- Directed by: Wong Jing
- Written by: Wong Jing
- Produced by: Wong Jing
- Starring: Tony Leung; Shu Qi;
- Cinematography: Dick Tung; Ko Chiu-Lam;
- Edited by: Hai Kit-Wai
- Music by: Chan Kwong-Wing
- Release date: 18 October 2001;
- Running time: 99 minutes
- Country: Hong Kong
- Language: Cantonese
- Box office: HK$4.7 million

= Love Me, Love My Money =

2001 Hong Kong film by Wong Jing

Love Me, Love My Money (有情飲水飽) is a 2001 Hong Kong romantic comedy film written, produced and directed by Wong Jing, and starring Tony Leung Chiu-Wai and Shu Qi.

The original Chinese title for the film is Yau ching yum sui ba'u. It is a popular saying that literally translates as - When in Love, Even Plain Water Can Be a Filling Meal.

==Summary==
Richard Ma is a tightfisted, mean, and unpleasant character. He is also a wealthy businessman who has become increasingly bitter and mistrustful due to what he believes are the gold digging women in his life.

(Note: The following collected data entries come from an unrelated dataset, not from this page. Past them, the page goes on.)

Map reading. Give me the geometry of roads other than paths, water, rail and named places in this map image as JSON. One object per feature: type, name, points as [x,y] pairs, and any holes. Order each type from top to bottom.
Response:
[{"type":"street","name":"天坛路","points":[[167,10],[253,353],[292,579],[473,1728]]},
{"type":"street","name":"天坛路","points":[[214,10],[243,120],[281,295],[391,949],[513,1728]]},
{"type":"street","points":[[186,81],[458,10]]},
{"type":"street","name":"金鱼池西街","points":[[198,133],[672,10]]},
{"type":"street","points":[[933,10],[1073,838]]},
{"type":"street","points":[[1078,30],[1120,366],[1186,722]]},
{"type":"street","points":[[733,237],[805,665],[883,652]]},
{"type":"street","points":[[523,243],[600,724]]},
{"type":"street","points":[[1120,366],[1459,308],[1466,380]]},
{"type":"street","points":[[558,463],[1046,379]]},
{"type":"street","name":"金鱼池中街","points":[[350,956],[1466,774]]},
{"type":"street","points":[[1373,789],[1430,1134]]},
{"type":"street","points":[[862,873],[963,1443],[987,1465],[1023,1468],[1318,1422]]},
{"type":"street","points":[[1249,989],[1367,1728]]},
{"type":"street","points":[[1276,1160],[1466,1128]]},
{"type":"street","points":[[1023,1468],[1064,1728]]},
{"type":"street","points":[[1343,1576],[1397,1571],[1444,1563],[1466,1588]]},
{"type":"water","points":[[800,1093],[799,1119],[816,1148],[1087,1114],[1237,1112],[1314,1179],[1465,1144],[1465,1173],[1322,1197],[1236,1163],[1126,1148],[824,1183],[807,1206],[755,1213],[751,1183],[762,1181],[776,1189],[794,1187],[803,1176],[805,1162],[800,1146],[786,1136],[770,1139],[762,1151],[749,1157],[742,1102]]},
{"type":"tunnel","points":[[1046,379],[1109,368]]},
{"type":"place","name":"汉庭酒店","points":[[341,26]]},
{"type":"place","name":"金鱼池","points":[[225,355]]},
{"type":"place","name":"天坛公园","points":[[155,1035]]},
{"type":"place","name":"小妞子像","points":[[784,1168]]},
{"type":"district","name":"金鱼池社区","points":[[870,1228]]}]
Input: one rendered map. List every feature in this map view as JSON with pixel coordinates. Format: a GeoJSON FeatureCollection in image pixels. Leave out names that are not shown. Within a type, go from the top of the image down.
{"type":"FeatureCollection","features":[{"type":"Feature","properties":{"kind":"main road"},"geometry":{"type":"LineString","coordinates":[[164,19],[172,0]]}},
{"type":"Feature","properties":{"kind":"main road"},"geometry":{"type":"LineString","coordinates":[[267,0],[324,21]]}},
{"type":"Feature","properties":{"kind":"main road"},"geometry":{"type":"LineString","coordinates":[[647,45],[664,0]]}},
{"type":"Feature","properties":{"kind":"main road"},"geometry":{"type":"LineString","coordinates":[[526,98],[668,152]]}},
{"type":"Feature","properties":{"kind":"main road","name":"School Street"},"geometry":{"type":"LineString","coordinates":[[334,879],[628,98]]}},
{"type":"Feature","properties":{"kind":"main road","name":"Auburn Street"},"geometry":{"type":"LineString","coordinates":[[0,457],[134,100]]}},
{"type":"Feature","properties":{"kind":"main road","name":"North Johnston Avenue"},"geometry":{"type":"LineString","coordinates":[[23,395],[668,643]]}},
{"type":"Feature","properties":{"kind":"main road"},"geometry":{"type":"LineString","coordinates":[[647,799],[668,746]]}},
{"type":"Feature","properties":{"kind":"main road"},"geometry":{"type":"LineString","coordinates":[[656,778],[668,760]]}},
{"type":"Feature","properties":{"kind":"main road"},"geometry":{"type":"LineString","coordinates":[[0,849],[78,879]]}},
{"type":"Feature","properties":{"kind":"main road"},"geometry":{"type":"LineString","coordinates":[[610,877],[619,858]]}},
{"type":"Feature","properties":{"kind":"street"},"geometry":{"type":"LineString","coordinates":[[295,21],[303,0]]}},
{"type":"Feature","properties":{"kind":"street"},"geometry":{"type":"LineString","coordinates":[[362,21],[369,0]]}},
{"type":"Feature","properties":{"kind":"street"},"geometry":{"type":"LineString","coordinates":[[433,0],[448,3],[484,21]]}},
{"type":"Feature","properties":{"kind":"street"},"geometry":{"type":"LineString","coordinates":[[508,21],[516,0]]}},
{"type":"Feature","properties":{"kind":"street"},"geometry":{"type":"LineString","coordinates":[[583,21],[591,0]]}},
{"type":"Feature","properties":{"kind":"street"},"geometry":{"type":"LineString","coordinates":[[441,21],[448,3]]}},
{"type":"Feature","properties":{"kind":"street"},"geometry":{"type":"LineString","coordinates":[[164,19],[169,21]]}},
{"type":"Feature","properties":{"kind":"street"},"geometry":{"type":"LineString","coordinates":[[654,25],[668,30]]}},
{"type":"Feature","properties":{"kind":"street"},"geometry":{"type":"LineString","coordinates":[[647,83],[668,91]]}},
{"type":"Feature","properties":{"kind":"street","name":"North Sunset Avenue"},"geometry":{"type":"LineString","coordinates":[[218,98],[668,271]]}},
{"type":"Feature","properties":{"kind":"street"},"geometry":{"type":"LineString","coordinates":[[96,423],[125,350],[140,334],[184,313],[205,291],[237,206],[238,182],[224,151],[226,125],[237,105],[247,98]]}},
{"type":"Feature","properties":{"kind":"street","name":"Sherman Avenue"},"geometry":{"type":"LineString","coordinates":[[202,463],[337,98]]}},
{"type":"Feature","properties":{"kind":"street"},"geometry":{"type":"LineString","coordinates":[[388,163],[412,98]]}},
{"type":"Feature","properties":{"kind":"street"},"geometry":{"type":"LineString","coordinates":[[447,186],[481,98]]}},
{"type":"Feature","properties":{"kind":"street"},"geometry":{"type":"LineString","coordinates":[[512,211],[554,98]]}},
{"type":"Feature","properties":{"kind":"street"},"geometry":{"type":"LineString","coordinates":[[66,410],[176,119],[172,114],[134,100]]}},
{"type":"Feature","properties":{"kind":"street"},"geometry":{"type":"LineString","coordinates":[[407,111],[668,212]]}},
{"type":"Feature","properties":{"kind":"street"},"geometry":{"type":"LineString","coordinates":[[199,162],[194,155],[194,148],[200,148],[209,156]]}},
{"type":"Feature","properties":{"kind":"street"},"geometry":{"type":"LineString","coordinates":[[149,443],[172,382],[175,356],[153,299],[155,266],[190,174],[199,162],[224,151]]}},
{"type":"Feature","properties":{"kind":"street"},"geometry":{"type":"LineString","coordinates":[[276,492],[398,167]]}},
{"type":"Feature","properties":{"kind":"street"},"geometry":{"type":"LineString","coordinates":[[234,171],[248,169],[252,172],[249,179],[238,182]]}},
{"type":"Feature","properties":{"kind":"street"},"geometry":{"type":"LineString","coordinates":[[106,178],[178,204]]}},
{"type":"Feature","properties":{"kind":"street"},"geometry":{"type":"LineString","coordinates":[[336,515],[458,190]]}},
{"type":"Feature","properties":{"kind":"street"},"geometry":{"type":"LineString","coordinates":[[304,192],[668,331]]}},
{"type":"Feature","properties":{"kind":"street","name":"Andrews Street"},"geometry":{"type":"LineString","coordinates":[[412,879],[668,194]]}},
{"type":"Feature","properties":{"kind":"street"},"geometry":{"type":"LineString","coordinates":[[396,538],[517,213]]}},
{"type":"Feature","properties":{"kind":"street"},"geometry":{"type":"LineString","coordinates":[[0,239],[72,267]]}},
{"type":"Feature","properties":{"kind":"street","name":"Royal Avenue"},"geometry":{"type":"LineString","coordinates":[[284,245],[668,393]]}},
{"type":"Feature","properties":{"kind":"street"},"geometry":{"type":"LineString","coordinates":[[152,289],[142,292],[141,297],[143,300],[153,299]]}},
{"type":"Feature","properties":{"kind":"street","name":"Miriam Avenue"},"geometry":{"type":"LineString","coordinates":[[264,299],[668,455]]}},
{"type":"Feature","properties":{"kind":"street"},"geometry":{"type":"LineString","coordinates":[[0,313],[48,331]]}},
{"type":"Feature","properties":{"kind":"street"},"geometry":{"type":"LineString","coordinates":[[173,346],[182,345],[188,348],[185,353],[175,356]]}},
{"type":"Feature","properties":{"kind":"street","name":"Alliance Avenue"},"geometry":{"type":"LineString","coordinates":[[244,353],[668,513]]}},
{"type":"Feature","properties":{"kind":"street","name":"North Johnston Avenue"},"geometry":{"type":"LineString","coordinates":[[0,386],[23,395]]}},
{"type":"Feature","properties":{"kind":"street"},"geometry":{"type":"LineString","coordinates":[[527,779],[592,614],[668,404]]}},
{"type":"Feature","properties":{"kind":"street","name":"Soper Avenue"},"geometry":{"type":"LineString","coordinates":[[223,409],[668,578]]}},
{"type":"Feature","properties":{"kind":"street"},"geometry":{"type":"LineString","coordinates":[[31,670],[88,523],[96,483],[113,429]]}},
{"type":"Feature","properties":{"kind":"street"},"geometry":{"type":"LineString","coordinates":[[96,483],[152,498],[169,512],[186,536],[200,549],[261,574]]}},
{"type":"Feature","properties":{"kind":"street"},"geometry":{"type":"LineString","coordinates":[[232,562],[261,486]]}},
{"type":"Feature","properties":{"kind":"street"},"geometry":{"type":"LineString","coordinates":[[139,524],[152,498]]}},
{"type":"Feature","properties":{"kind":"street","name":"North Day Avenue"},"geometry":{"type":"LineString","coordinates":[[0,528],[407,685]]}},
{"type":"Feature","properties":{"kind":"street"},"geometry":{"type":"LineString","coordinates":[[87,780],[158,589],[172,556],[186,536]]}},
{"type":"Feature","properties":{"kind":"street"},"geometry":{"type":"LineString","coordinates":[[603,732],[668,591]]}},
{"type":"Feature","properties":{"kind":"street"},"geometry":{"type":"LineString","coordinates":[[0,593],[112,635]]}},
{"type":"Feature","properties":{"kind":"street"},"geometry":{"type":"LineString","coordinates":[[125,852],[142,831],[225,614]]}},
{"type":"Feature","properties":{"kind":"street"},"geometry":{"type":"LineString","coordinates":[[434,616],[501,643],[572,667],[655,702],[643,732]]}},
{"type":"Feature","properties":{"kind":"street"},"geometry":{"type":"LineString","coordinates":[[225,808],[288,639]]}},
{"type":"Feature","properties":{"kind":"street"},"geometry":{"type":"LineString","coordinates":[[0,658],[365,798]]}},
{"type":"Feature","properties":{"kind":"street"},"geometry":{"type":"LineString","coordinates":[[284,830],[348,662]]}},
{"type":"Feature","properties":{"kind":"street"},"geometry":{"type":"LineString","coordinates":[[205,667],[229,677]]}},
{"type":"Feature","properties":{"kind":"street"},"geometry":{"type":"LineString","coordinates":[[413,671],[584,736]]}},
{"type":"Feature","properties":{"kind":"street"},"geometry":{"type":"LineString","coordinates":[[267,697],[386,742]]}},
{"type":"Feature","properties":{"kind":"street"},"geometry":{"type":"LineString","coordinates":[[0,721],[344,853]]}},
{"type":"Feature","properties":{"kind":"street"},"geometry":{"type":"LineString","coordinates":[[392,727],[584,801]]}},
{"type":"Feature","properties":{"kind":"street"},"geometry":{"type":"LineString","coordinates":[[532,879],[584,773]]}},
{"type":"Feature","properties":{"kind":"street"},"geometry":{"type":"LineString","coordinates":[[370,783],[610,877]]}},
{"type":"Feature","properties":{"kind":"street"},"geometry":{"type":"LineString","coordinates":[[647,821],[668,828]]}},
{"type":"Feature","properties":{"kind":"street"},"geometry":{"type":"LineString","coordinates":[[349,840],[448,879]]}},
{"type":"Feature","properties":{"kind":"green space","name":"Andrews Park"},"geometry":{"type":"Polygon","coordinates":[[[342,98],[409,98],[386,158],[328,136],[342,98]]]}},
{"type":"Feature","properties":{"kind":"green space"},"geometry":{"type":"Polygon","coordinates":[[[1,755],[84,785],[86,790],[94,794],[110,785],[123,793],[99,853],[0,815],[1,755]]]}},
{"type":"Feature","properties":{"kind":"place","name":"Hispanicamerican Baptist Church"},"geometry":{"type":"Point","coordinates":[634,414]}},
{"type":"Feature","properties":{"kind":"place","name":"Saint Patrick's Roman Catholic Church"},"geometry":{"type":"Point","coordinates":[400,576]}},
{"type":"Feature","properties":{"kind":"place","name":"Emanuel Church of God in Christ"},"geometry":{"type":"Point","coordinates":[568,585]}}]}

Following a series of events one weekend, Richard's financial assets are temporarily frozen, his house is looted by his bitter ex-girlfriend and he has no cash leaving him helpless and broke.

It is during this fateful weekend that he meets Choi; a struggling stockbroker who is trying to ward off the attentions of an unwanted suitor from her local village. By offering to help Ah Choi in return for financial gain, a most surprising relationship develops between this unlikely pair.

==Cast==
- Tony Leung Chiu-Wai as Richard Ma (Bastard)
- Shu Qi as Choi
- Gordon Lam as Tom
- Teresa Mak as Fong
- Cho Chun
- Wong Yut-Fei

==References to Hong Kong culture==
- The film is a satirical reflection of the materialistic nature of modern Hong Kong society.
- Drinking games are popular in Hong Kong. About 15 minutes into the film they play a drinking game called 'Millionaire'. For this, everyone has to perform one of three gestures and each person takes turns to call them out. If both people are doing the same gesture, the person calling wins and the other drinks. Tony Leung and Shu Qi play another game a little while after called 'Liar'.